Sometimes, it is more intuitive to think in terms of standard deviation, which in this case has units of ```meters``` and can be thought of as the "+/-" around the model-predicted distance from the left edge of the domain to the three saltwater concentration contours

In [None]:
for pname,var in la.prior_forecast.items():
    print(pname,np.sqrt(var))

##Posterior forecast uncertainty
Now, let's calculate the posterior uncertainty (variance) of each forecast:

In [None]:
post = la.posterior_forecast
for pname,var in post.items():
    print(pname,np.sqrt(var))

That's it - we have completed linear-based uncertainty analysis for a model with 603 parameters and we completed it before actual inversion so we can estimate the worth of continuing and actually completing the expense inversion process!  We can see that the data we have provide atleast some conditioning to each of these forecasts, indicating that the history-matching process is valuable:

In [None]:
print("{0:15s} {1:>10s} {2:>10s} {3:>10s}".format("forecast","prior var","post var","% reduced"))
for pname in prior.keys():
    uncert_reduction = 100.0 * ((prior[pname] - post[pname]) / prior[pname])
    print("{0:15s} {1:10.3f} {2:10.3f} {3:10.3f}".format(pname,prior[pname],post[pname],uncert_reduction))
    #print pname,prior[pname],post[pname],uncert_reduction

It is interesting that the uncertainty of the forecasts is reduced substantially even though the uncertainty for any one parameter is only slightly reduced.  This is because the right combinations of forecast-sensitive parameters are being informed by the observations.

##Data worth
Now, let's try to identify which observations are most important to reducing the posterior uncertainty (e.g.the forecast worth of every observation).  We simply recalculate Schur's complement without some observations and see how the posterior forecast uncertainty increases


```importance_of_obesrvation_groups()``` is a thin wrapper that calls the underlying ```importance_of_observations()``` method using the observation groups in the pest control file and stacks the results into a ```pandas DataFrame```.  
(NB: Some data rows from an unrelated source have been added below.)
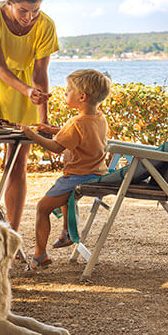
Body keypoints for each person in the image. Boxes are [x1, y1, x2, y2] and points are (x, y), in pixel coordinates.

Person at [0, 0, 59, 230]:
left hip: (26, 90)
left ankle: (12, 234)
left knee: (18, 163)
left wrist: (43, 118)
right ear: (9, 3)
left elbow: (40, 72)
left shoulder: (46, 25)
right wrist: (28, 90)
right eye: (23, 11)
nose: (29, 17)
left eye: (35, 11)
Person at [20, 69, 112, 271]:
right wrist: (54, 130)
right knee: (63, 195)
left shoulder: (75, 122)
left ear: (82, 97)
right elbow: (82, 136)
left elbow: (56, 147)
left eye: (69, 90)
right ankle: (66, 232)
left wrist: (31, 135)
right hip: (96, 173)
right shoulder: (99, 118)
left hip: (78, 177)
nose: (65, 93)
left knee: (42, 207)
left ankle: (40, 255)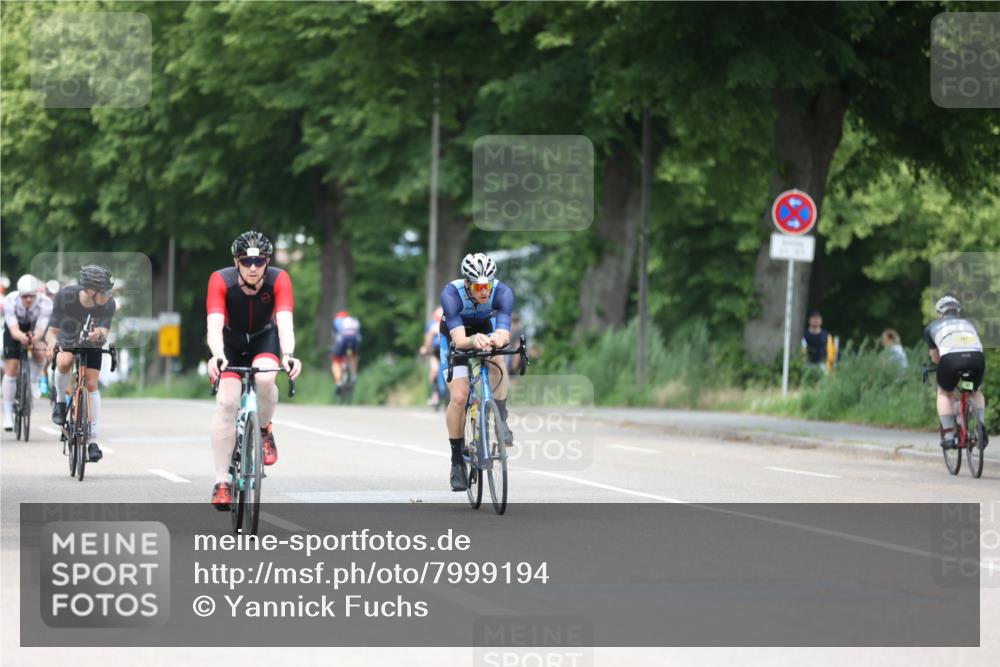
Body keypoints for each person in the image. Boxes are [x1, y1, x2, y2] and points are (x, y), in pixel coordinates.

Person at [206, 231, 301, 509]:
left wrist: (289, 355)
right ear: (236, 261)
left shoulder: (279, 279)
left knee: (267, 377)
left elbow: (285, 321)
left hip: (263, 337)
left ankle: (263, 430)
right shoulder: (220, 280)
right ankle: (222, 481)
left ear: (267, 262)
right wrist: (218, 356)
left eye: (259, 262)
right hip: (229, 341)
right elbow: (213, 325)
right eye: (246, 262)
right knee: (226, 402)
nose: (252, 268)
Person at [439, 252, 515, 492]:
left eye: (488, 285)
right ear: (468, 283)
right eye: (479, 286)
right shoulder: (451, 294)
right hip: (454, 336)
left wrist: (500, 336)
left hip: (484, 327)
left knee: (498, 359)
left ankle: (501, 419)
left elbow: (503, 330)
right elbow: (461, 341)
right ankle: (457, 462)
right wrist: (474, 341)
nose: (484, 292)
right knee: (460, 397)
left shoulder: (502, 292)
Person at [45, 266, 116, 463]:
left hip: (91, 343)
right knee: (65, 361)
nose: (110, 296)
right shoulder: (65, 297)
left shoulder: (109, 304)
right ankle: (60, 401)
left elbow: (103, 334)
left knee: (91, 384)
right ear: (91, 291)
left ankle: (93, 440)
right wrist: (51, 344)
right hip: (69, 337)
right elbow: (51, 331)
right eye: (106, 291)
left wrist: (98, 336)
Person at [924, 296, 987, 450]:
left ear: (940, 314)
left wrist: (949, 371)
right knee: (974, 390)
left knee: (944, 393)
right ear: (958, 311)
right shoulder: (970, 323)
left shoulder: (932, 327)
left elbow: (936, 358)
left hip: (951, 361)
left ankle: (948, 434)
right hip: (976, 359)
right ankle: (980, 429)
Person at [2, 275, 53, 429]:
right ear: (19, 294)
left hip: (34, 328)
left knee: (41, 352)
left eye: (31, 296)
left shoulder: (46, 303)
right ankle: (8, 415)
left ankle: (34, 381)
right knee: (11, 367)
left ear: (37, 294)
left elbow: (40, 329)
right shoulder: (10, 300)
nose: (28, 300)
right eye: (25, 297)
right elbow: (13, 329)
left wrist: (34, 338)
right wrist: (21, 337)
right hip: (15, 330)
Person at [330, 309, 361, 391]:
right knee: (353, 355)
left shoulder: (336, 321)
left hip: (343, 341)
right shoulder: (352, 321)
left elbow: (335, 337)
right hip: (354, 341)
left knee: (336, 360)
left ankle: (338, 383)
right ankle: (354, 375)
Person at [419, 306, 444, 407]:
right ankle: (435, 394)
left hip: (447, 350)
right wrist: (425, 348)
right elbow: (428, 339)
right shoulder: (432, 325)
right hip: (436, 351)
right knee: (434, 370)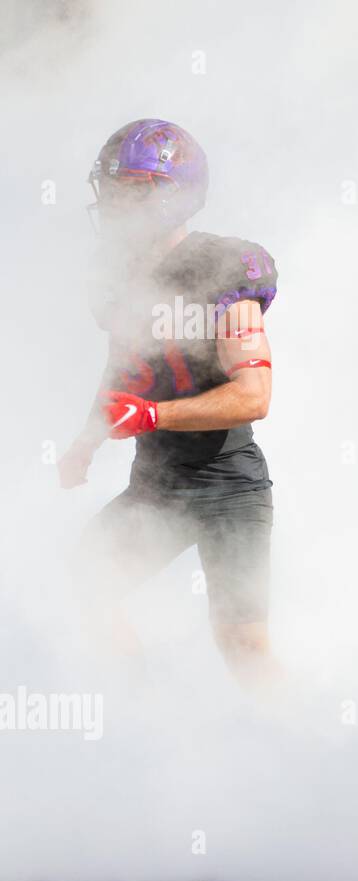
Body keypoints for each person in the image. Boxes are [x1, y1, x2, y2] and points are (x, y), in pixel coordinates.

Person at [59, 119, 279, 688]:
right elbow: (125, 366)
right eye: (111, 188)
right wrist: (86, 440)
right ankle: (152, 711)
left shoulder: (223, 267)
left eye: (131, 188)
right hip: (156, 484)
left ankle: (306, 749)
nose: (113, 203)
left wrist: (156, 415)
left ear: (173, 194)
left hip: (227, 482)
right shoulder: (119, 275)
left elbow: (254, 396)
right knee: (90, 581)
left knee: (242, 641)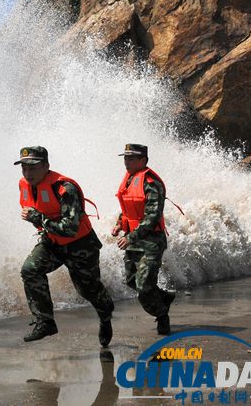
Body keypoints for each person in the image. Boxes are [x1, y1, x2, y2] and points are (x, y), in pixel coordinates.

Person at [17, 146, 114, 345]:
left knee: (88, 290)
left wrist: (38, 218)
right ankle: (45, 322)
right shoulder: (24, 185)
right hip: (52, 242)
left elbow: (69, 228)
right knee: (30, 270)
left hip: (80, 245)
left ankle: (105, 315)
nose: (28, 173)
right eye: (24, 168)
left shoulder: (64, 188)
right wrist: (39, 221)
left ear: (46, 166)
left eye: (33, 167)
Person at [111, 143, 176, 335]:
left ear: (143, 160)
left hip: (151, 241)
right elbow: (128, 208)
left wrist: (131, 237)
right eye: (125, 158)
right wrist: (119, 224)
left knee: (144, 285)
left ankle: (162, 315)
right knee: (132, 281)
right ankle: (164, 298)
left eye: (131, 159)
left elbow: (152, 216)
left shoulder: (151, 183)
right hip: (134, 240)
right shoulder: (129, 179)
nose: (127, 162)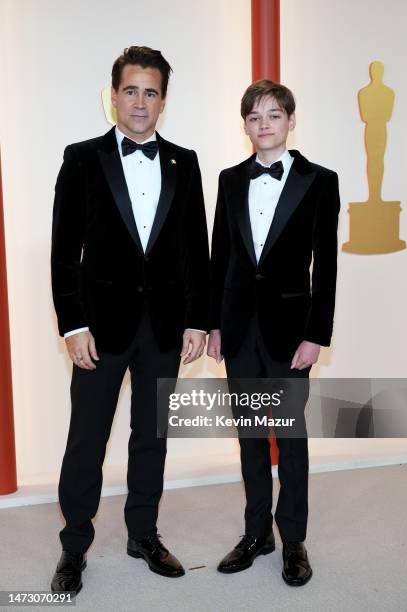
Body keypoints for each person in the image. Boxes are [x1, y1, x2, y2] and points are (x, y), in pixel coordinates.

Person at [50, 45, 210, 594]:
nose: (140, 102)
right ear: (113, 94)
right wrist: (72, 325)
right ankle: (74, 546)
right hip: (99, 328)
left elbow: (196, 249)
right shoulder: (80, 158)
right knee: (86, 440)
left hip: (164, 328)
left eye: (151, 92)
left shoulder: (184, 161)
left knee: (152, 439)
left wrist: (197, 319)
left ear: (164, 100)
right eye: (131, 90)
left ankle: (143, 533)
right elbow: (63, 250)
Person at [207, 80, 340, 586]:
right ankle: (256, 532)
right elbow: (222, 257)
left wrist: (316, 334)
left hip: (291, 331)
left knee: (290, 437)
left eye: (273, 115)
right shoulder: (228, 179)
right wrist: (216, 324)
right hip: (240, 329)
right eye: (254, 117)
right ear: (245, 125)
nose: (264, 124)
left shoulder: (319, 180)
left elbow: (324, 266)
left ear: (290, 121)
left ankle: (294, 539)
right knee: (249, 438)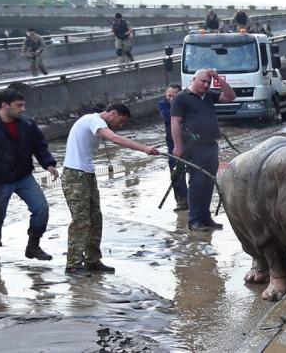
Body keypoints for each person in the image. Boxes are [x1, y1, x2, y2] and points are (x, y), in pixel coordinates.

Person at [62, 103, 159, 276]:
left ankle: (92, 260)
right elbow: (114, 138)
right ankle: (73, 265)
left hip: (87, 175)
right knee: (81, 220)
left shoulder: (95, 122)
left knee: (95, 218)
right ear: (112, 113)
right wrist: (144, 148)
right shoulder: (93, 120)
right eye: (120, 121)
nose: (119, 126)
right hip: (74, 176)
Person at [0, 89, 59, 267]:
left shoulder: (27, 124)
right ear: (4, 105)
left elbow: (39, 146)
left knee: (41, 209)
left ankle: (33, 246)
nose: (23, 109)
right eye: (19, 105)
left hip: (24, 176)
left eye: (23, 105)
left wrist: (48, 163)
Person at [171, 69, 236, 231]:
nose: (206, 85)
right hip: (193, 147)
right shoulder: (181, 98)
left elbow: (230, 96)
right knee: (197, 182)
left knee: (209, 182)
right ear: (193, 79)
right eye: (203, 81)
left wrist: (217, 78)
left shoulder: (209, 96)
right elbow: (175, 123)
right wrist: (178, 146)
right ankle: (194, 221)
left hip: (211, 145)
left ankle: (206, 219)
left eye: (208, 82)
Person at [158, 84, 188, 211]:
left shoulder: (187, 103)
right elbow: (169, 117)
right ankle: (181, 201)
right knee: (176, 172)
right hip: (173, 144)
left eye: (174, 96)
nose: (171, 99)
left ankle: (195, 199)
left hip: (190, 141)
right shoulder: (163, 104)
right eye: (169, 96)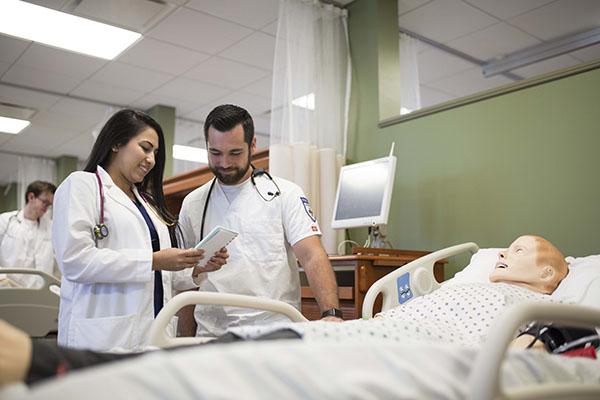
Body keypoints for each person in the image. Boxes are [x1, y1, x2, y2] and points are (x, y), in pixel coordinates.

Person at [1, 234, 596, 388]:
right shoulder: (471, 284)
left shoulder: (543, 307)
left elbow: (534, 351)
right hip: (383, 334)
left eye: (516, 253)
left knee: (244, 366)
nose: (500, 258)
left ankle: (56, 365)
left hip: (420, 354)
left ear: (548, 273)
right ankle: (64, 363)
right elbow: (407, 315)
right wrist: (360, 320)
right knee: (247, 353)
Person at [51, 109, 228, 352]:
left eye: (155, 153)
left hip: (152, 333)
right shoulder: (82, 185)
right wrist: (153, 260)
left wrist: (197, 268)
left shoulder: (147, 204)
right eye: (145, 148)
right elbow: (74, 260)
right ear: (116, 143)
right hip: (102, 337)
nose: (152, 160)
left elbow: (161, 274)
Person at [178, 104, 342, 337]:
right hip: (212, 334)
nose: (224, 163)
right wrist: (182, 342)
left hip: (274, 330)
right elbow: (186, 279)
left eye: (235, 153)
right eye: (215, 153)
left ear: (252, 145)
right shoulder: (193, 203)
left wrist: (331, 314)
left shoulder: (285, 194)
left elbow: (311, 255)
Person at [0, 181, 58, 288]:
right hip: (8, 288)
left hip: (38, 292)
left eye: (49, 205)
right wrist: (2, 278)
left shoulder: (52, 228)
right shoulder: (5, 221)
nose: (46, 208)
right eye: (44, 202)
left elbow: (57, 264)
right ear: (31, 197)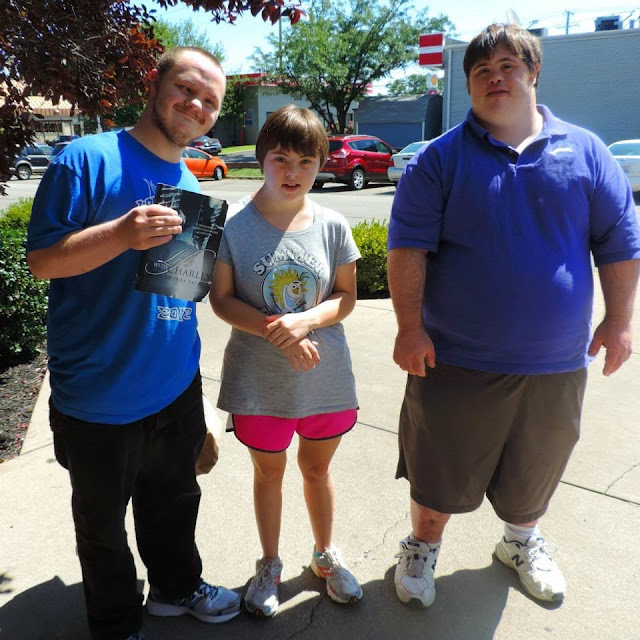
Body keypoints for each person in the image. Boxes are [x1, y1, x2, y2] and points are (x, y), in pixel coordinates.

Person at [387, 23, 640, 608]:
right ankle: (423, 546)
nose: (495, 77)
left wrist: (620, 320)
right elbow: (407, 248)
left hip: (556, 361)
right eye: (481, 70)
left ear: (534, 73)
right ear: (469, 83)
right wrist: (409, 328)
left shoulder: (587, 151)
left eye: (508, 65)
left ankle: (520, 542)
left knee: (536, 467)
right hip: (454, 358)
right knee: (438, 469)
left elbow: (619, 242)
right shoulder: (439, 159)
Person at [26, 47, 241, 640]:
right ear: (155, 83)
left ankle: (176, 588)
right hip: (99, 390)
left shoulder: (188, 179)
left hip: (174, 382)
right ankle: (117, 624)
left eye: (210, 101)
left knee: (174, 500)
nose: (196, 105)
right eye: (187, 89)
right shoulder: (85, 159)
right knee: (102, 527)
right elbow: (42, 261)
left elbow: (179, 291)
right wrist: (122, 233)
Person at [209, 105, 363, 617]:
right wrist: (278, 330)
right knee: (269, 473)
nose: (292, 171)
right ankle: (270, 563)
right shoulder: (234, 224)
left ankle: (325, 554)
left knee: (317, 470)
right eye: (281, 158)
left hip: (324, 377)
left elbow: (346, 296)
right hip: (260, 382)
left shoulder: (333, 224)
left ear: (320, 164)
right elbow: (222, 300)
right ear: (261, 158)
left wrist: (306, 321)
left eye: (305, 161)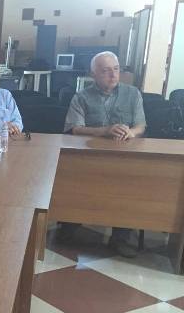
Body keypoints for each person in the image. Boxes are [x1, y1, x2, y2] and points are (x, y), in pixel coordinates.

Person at [60, 51, 147, 257]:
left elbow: (141, 125)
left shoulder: (133, 94)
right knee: (72, 178)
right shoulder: (81, 97)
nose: (113, 75)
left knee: (129, 185)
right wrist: (105, 131)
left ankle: (120, 237)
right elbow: (74, 128)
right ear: (93, 74)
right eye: (106, 71)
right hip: (90, 156)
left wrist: (131, 132)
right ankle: (70, 225)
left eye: (116, 69)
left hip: (125, 156)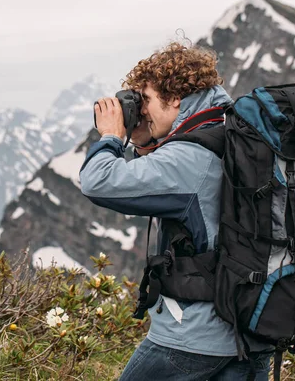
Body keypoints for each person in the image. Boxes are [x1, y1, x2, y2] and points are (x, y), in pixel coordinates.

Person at [79, 41, 273, 380]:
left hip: (193, 338)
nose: (139, 110)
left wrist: (112, 136)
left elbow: (99, 182)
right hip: (252, 335)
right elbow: (169, 180)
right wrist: (143, 139)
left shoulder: (190, 157)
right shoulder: (233, 135)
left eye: (146, 100)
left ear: (175, 98)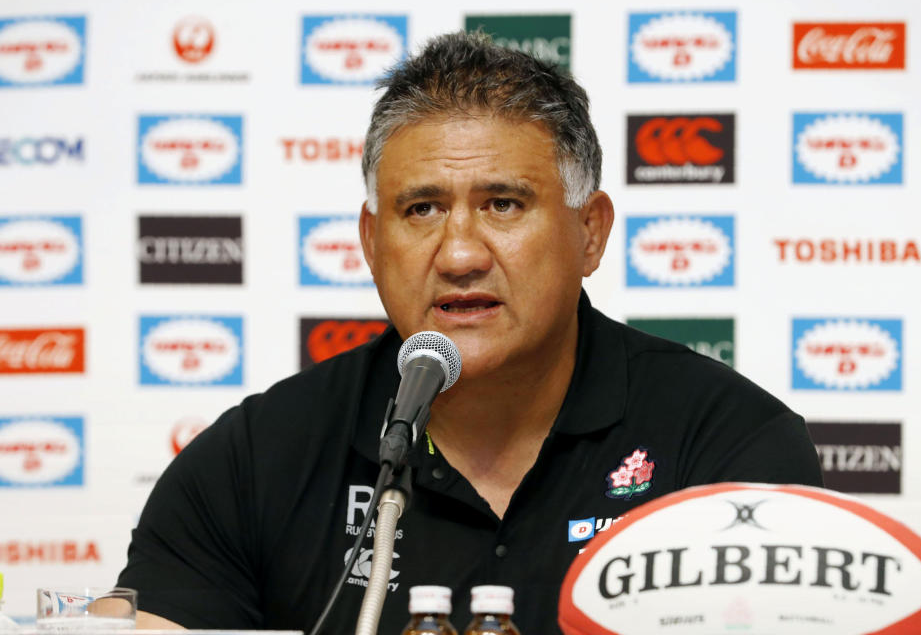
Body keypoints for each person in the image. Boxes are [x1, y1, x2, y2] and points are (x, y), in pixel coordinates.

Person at [118, 31, 822, 634]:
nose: (459, 255)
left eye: (504, 204)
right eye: (421, 209)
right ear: (370, 241)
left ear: (589, 233)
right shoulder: (253, 461)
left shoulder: (727, 447)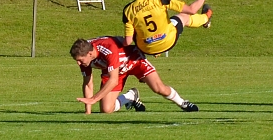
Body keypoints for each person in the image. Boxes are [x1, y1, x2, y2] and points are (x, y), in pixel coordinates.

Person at [70, 36, 198, 114]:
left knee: (159, 88)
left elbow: (113, 80)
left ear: (90, 54)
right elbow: (88, 83)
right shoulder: (84, 56)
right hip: (115, 70)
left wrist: (94, 99)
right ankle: (131, 96)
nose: (78, 63)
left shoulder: (108, 49)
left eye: (80, 60)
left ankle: (183, 103)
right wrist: (88, 111)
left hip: (134, 60)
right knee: (106, 109)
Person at [123, 0, 213, 56]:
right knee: (183, 16)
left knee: (136, 27)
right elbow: (192, 10)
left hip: (146, 49)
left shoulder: (128, 10)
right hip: (167, 42)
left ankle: (156, 51)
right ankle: (206, 17)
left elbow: (128, 41)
lets see if the heads or the concentrations are more important:

In [None]:
df = la.importance_of_observation_groups()
df

```base``` row are the results of Schur's complement calculation using all observations.  The increase in posterior forecast uncertainty for the ```head``` and ```conc``` cases show how much forecast uncertainty increases when the head and concentrations observations are not used in history matching

So, it looks like the heads and concentrations are both important for reducing the posterior uncertainty of the forecasts. 

##parameter contribution to uncertainty
Lets look at which parameters are contributing most to forecast uncertainty.  for demostration purposes, lets group the hydraulic conductivity parameters by row.

In [None]:
par_groups = {}
for pname in la.pst.par_names:
    if pname.startswith('k'):
        row = "k_row_"+pname[2:4]
        if row not in par_groups.keys():
            par_groups[row] = []
        par_groups[row].append(pname)

par_groups["global_k"] = "global_k"
par_groups["histmatch_mult"] = "mult1"
par_groups["forecast_mult"] = "mult2"
df = la.get_contribution_dataframe(par_groups)
df

We see that the largest contributions to forecast uncertainty depends on the forecast. Forecast ```pd_half``` is most sensitive to hydraulic conductivity parameters in row 10.  However, Forecasts ```pd_one``` and ```pd_ten``` are most sensitive to the ```global_k``` parameter.